Цзинцзи получил двадцать больших батогов, а Фэн Цзиньбао пальцы зажимали в тиски и тоже подвергли избиению. Потом их бросили в острог.

На другой день тюремному смотрителю Цан Буси было поручено произвести на месте в присутствии секретаря, околоточного и соседей полное обследование тела повесившейся. На шее у нее оставались следы веревки, а на теле были обнаружены синяки —свидетельства безжалостных избиений и пинков Цзинцзи.

Составленное на основе осмотра и свидетельских показаний письменное заключение, гласившее, что погибшая не вынесла издевательства и покончила с собой, было скреплено печатью и передано в управу.

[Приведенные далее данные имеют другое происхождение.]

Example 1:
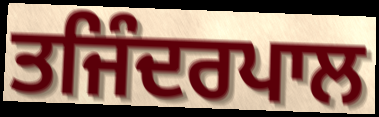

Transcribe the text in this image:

ਤਜਿੰਦਰਪਾਲ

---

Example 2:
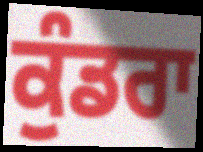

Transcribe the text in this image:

ਕੁੰਡਰਾ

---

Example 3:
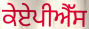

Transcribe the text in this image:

ਕੇਏਪੀਐੱਸ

Правитель в негодовании снял халат и всыпал Цзинцзи и Цзиньбао еще по десятку палок. Цзинцзи обвинялся в избиении до смерти жены, за что полагалась казнь через повешение. Цзиньбао приготовилась к наказанию ста палочными ударами и возвращению в казенное заведение. Такой оборот дела напугал Цзинцзи. Из острога он написал Чэнь Дину, прося его продать холщовую лавку и все драгоценности Симэнь Старшей. Чэнь Дин наскреб сотню лянов серебра и тайно вручил их правителю уезда, который той же ночью изменил приговор. Цзинцзи обвинялся теперь только в том, что довел жертву до гибели, и приговаривался к пяти годам ссылки на каторжные работы по перевозке извести.

У Юэнян, стоя на коленях перед управой, не раз взывала к правосудию. Наконец ее позвал правитель.

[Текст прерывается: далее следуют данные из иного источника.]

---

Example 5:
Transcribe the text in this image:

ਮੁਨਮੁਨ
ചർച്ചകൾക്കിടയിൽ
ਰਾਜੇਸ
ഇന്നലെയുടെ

– У вашей дочери, сударыня, оказались следы веревки на шее, – объяснял он. – Разве я могу наказывать его как убийцу?! Допустимо ли в нашем деле пристрастие! Вы опасаетесь, как бы он не стал беспокоить вас впоследствии, не так ли? Я потребую, чтобы он выдал вам письменное подтверждение отсутствия у него каких-либо денежных или имущественных к вам претензий и прикажу ему близко не подходить к вашему дому.

После этого правитель вызвал Чэнь Цзинцзи.

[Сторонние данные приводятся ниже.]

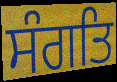
ਸੰਗਤਿ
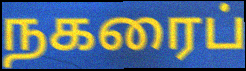
நகரைப்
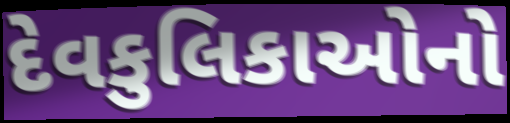
દેવકુલિકાઓનો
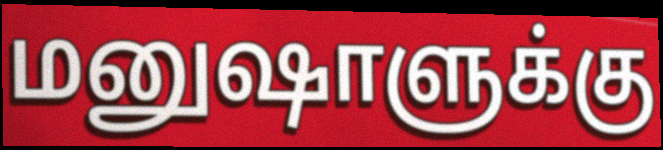
மனுஷாளுக்கு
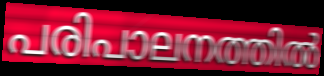
പരിപാലനത്തിൽ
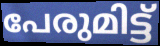
പേരുമിട്ട്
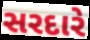
સરદારે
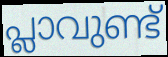
പ്ലാവുണ്ട്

– На этот раз я избавлю тебя от смерти, – внушал он. – В надежде, что ты исправишься и начнешь новую жизнь. И не смей у меня тревожить покой госпожи У! Если же ты попадешь ко мне еще раз, пощады не жди! Так и запомни! А сейчас ступай займись похоронами Симэнь. После погребения мне доложишь, чтобы я мог составить бумагу начальству.

Цзинцзи откупился серебром и был выпущен на свободу. Симэнь положили в гроб. Через семь дней после панихиды состоялся вынос тела. Похоронили ее за городом.

Много утекло серебра за те полмесяца, которые в общей сложности отбыл под стражей Цзинцзи. Не стало певицы Фэн Цзиньбао. В доме было пусто – хоть шаром покати, да и его заложили. Цзинцзи, которому кое-как удалось жизнь спасти, о теще даже заикаться не решался.

Да,

Беде не нужно лезть через ворота — хозяин дома сам ее накличет. Когда в разгаре самом ликованье, тогда печаль клюкою в стену тычет. Тому свидетельством стихи: Пусть вихрь, внезапно налетевший, очаг твой может опрокинуть, Но помни преданных и верных и не посмей любовь отринуть. Мост Голубой водою залит, влюбленным предстоит свиданье, [1709] Но, словно Шэнь и Шан – двум звездам — не одолеть им расстоянье. [1710]

Если хотите узнать, что случилось потом, приходите в другой раз.